> _Materiał do ćwiczenia_:

──────────────────────────────

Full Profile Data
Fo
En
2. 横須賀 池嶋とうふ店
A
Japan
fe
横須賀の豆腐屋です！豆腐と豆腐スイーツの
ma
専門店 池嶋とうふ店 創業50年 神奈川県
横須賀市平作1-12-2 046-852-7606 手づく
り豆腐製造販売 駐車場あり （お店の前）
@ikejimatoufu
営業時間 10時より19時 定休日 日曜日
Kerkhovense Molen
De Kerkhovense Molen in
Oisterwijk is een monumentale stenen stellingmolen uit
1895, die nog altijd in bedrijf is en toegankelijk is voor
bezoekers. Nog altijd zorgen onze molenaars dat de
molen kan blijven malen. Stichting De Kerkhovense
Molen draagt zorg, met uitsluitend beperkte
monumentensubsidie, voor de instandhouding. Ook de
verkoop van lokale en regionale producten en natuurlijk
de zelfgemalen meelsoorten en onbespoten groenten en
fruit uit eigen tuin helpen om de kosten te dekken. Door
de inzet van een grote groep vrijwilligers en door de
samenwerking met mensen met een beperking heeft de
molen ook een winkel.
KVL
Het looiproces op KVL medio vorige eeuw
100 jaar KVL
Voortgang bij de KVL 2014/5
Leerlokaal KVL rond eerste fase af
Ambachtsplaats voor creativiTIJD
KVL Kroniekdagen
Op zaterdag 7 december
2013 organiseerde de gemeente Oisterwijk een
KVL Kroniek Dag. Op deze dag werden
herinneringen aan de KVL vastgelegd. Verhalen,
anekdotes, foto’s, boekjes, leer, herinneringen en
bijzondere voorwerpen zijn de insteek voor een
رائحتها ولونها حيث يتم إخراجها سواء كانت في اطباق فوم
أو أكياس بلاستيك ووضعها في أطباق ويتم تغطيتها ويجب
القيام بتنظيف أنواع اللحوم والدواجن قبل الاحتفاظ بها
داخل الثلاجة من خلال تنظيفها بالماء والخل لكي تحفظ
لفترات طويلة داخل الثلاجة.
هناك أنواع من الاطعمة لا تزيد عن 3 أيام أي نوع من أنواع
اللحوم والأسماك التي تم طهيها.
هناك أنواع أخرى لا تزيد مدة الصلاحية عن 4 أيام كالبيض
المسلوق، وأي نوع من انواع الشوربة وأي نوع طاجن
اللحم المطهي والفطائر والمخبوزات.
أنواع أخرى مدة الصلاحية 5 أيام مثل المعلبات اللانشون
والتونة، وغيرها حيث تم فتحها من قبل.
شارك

──────────────────────────────

> _Cel ćwiczenia_:
Przekształć wszystkie wiersze powyżej w listę JSON z napisami, po jednym napisie na każdy wiersz. Puste wiersze pomiń.

> _Wynik zadania_:
[
  "Full Profile Data",
  "Fo",
  "En",
  "2. 横須賀 池嶋とうふ店",
  "A",
  "Japan",
  "fe",
  "横須賀の豆腐屋です！豆腐と豆腐スイーツの",
  "ma",
  "専門店 池嶋とうふ店 創業50年 神奈川県",
  "横須賀市平作1-12-2 046-852-7606 手づく",
  "り豆腐製造販売 駐車場あり （お店の前）",
  "@ikejimatoufu",
  "営業時間 10時より19時 定休日 日曜日",
  "Kerkhovense Molen",
  "De Kerkhovense Molen in",
  "Oisterwijk is een monumentale stenen stellingmolen uit",
  "1895, die nog altijd in bedrijf is en toegankelijk is voor",
  "bezoekers. Nog altijd zorgen onze molenaars dat de",
  "molen kan blijven malen. Stichting De Kerkhovense",
  "Molen draagt zorg, met uitsluitend beperkte",
  "monumentensubsidie, voor de instandhouding. Ook de",
  "verkoop van lokale en regionale producten en natuurlijk",
  "de zelfgemalen meelsoorten en onbespoten groenten en",
  "fruit uit eigen tuin helpen om de kosten te dekken. Door",
  "de inzet van een grote groep vrijwilligers en door de",
  "samenwerking met mensen met een beperking heeft de",
  "molen ook een winkel.",
  "KVL",
  "Het looiproces op KVL medio vorige eeuw",
  "100 jaar KVL",
  "Voortgang bij de KVL 2014/5",
  "Leerlokaal KVL rond eerste fase af",
  "Ambachtsplaats voor creativiTIJD",
  "KVL Kroniekdagen",
  "Op zaterdag 7 december",
  "2013 organiseerde de gemeente Oisterwijk een",
  "KVL Kroniek Dag. Op deze dag werden",
  "herinneringen aan de KVL vastgelegd. Verhalen,",
  "anekdotes, foto’s, boekjes, leer, herinneringen en",
  "bijzondere voorwerpen zijn de insteek voor een",
  "رائحتها ولونها حيث يتم إخراجها سواء كانت في اطباق فوم",
  "أو أكياس بلاستيك ووضعها في أطباق ويتم تغطيتها ويجب",
  "القيام بتنظيف أنواع اللحوم والدواجن قبل الاحتفاظ بها",
  "داخل الثلاجة من خلال تنظيفها بالماء والخل لكي تحفظ",
  "لفترات طويلة داخل الثلاجة.",
  "هناك أنواع من الاطعمة لا تزيد عن 3 أيام أي نوع من أنواع",
  "اللحوم والأسماك التي تم طهيها.",
  "هناك أنواع أخرى لا تزيد مدة الصلاحية عن 4 أيام كالبيض",
  "المسلوق، وأي نوع من انواع الشوربة وأي نوع طاجن",
  "اللحم المطهي والفطائر والمخبوزات.",
  "أنواع أخرى مدة الصلاحية 5 أيام مثل المعلبات اللانشون",
  "والتونة، وغيرها حيث تم فتحها من قبل.",
  "شارك"
]